Merci Pierre-Jean Llorens pour le partage de cet article intéressant à connaître :

http://www.net-iris.fr/veille-juridique/actualite/32067/la-loi-florange-des-penalites-dissuasives.php

Une proposition de loi devrait sanctionner les chefs d'entreprises qui, en cas de faillite, ne chercheraient pas activement un repreneur.

 Cinq jours après le passage remarqué de François Hollande au sein de l'aciérie Arcelor-Mittal, la proposition de loi dite Florange, qui vise à redonner des perspectives à l'économie réelle et à l'emploi industriel a été examinée et adoptée en première lecture à l'Assemblée nationale. L'entrée en vigueur de ce texte a pour objectif d'éviter que certains épisodes traumatiques, comme la fermeture des hauts-fourneaux de Florange, ne se reproduisent.

Parmi les principales propositions, se trouve à l'article 1er, l'obligation pour un dirigeant d'entreprise qui appartient à un groupe de plus de 1.000 salariés, de rechercher un repreneur s'il souhaite fermer l'un de ses établissements. En cas de non respect de cette obligation de moyen, il est prévu la mise en place d'une pénalité dissuasive, cette dernière pouvant en effet aller jusqu'à 20 fois la valeur mensuelle du SMIC par emploi supprimé (soit environ 28.600 euros). La vérification sera faite au cours d'une procédure devant le Tribunal de commerce. Pour éviter les démantèlements abusifs de site, l'employeur sera tenu de rechercher activement un repreneur potentiel s'il ne veut pas payer une lourde amende.

La proposition de loi prévoit en outre une sollicitation accrue des salariés et des comités d' entreprises dans le cas d'une faillite de l'entreprise, et surtout en cas de reprise de cette dernière. Ainsi, dans le cas de l'entrée en vigueur de cette loi, l'article L1237-57-15 du Code du travail pourrait disposer que Le comité d'entreprise est informé des offres de reprise formalisées au plus tard 8 jours après leur réception. Les informations qui lui sont communiquées à ce titre sont réputées confidentielles. Il peut émettre un avis, dans les délais prévus à l'article L1233-30, participer à la recherche d'un repreneur et formuler des propositions.

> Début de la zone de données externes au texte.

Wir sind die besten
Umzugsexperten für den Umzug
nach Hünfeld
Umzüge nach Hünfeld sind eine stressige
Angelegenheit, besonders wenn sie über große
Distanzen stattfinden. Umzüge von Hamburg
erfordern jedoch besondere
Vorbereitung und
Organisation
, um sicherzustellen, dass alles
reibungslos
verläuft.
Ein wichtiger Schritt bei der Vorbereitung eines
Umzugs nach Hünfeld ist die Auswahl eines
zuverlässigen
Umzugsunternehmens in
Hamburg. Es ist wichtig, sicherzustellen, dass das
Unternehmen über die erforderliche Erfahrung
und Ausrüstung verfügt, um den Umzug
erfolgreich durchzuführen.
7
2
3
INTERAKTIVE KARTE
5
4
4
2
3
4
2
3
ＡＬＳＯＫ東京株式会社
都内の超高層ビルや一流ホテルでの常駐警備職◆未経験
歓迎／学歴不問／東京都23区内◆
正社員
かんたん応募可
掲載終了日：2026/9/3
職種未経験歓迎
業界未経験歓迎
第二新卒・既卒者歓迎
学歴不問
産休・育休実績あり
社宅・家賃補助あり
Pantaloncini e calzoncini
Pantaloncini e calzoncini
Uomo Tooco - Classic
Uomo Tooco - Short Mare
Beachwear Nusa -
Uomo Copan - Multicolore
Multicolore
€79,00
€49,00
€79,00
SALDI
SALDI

De plus, il convient de signaler que l'une des autres mesures phares de cette proposition de loi, à savoir l'abaissement de 30 à 25% du seuil de déclenchement obligatoire d'une offre publique d'achat (OPA) prévu à l'article 4, n'a pas été retenue.

Soumise à la procédure accélérée (une seule lecture par chacune des assemblées), la proposition de loi doit désormais être examinée par le Sénat.